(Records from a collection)
Content starts

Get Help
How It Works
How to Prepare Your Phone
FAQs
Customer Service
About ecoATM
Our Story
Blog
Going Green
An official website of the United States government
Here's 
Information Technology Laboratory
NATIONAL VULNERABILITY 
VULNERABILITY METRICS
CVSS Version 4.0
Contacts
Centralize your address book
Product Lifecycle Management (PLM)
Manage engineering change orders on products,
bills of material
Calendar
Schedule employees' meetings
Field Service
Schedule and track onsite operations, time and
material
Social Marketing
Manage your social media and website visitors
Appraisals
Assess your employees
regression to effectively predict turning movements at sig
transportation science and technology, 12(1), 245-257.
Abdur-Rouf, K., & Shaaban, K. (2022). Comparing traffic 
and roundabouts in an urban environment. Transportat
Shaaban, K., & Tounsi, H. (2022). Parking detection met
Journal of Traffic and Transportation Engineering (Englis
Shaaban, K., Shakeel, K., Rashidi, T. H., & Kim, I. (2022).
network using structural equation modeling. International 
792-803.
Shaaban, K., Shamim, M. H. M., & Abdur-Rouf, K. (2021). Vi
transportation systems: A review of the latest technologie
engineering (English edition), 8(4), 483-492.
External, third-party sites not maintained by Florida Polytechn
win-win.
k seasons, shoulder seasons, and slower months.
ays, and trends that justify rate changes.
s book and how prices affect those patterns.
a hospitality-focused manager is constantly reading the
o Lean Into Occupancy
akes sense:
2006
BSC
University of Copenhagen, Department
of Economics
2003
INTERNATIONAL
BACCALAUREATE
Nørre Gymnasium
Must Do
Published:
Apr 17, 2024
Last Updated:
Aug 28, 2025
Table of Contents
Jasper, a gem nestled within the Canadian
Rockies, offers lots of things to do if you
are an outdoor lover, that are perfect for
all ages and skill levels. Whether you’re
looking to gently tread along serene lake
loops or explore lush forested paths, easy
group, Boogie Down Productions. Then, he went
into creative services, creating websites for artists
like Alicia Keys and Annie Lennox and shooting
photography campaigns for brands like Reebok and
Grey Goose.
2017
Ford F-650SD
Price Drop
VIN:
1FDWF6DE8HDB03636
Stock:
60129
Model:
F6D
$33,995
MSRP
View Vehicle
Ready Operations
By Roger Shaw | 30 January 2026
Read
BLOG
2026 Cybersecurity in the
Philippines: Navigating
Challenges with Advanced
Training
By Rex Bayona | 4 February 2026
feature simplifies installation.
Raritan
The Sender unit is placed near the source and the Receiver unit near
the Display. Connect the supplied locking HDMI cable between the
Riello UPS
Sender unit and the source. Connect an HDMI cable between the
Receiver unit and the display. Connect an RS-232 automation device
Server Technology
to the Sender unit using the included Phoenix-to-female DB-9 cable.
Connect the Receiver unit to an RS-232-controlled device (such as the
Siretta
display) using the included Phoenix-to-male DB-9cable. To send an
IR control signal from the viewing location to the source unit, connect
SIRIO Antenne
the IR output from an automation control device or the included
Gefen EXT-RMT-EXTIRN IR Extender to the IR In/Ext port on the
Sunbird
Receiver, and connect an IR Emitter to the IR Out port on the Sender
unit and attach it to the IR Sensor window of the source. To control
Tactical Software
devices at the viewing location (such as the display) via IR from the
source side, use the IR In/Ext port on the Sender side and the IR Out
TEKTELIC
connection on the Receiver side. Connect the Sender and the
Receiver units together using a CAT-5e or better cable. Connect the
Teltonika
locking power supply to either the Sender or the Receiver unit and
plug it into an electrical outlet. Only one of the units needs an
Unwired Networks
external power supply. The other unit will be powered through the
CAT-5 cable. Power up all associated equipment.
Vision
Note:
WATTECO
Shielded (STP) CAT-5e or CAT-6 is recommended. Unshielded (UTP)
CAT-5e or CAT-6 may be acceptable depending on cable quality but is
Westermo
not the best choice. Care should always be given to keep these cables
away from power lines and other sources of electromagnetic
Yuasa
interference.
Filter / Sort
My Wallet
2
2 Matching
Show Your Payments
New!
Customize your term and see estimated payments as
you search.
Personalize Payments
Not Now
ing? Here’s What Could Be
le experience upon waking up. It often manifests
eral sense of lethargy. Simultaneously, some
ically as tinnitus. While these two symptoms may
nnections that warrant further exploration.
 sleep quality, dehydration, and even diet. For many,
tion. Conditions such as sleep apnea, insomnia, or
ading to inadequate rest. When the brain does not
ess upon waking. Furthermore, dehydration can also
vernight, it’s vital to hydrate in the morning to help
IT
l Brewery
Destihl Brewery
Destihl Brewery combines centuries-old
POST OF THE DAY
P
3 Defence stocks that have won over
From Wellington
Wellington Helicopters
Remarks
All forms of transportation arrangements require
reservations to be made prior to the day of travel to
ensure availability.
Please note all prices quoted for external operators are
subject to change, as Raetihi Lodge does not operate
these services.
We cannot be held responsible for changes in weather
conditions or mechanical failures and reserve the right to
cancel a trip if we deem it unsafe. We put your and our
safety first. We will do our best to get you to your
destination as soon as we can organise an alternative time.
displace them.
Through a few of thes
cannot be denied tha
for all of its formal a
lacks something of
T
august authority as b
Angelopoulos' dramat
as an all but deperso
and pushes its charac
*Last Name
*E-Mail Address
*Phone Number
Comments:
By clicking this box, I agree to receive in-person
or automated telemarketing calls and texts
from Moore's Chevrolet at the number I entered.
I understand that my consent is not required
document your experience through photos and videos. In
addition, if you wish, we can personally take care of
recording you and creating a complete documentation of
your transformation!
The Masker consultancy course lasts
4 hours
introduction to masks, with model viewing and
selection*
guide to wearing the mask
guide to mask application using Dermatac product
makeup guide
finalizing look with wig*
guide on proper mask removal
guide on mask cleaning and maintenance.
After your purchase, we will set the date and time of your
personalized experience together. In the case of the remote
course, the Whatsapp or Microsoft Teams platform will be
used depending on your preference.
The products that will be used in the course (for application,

Content ends

**WHAT YOU NEED TO DO**. Return each line of the records that includes the word "units".

**FINAL ANSWER**.
Receiver units together using a CAT-5e or better cable. Connect the
plug it into an electrical outlet. Only one of the units needs an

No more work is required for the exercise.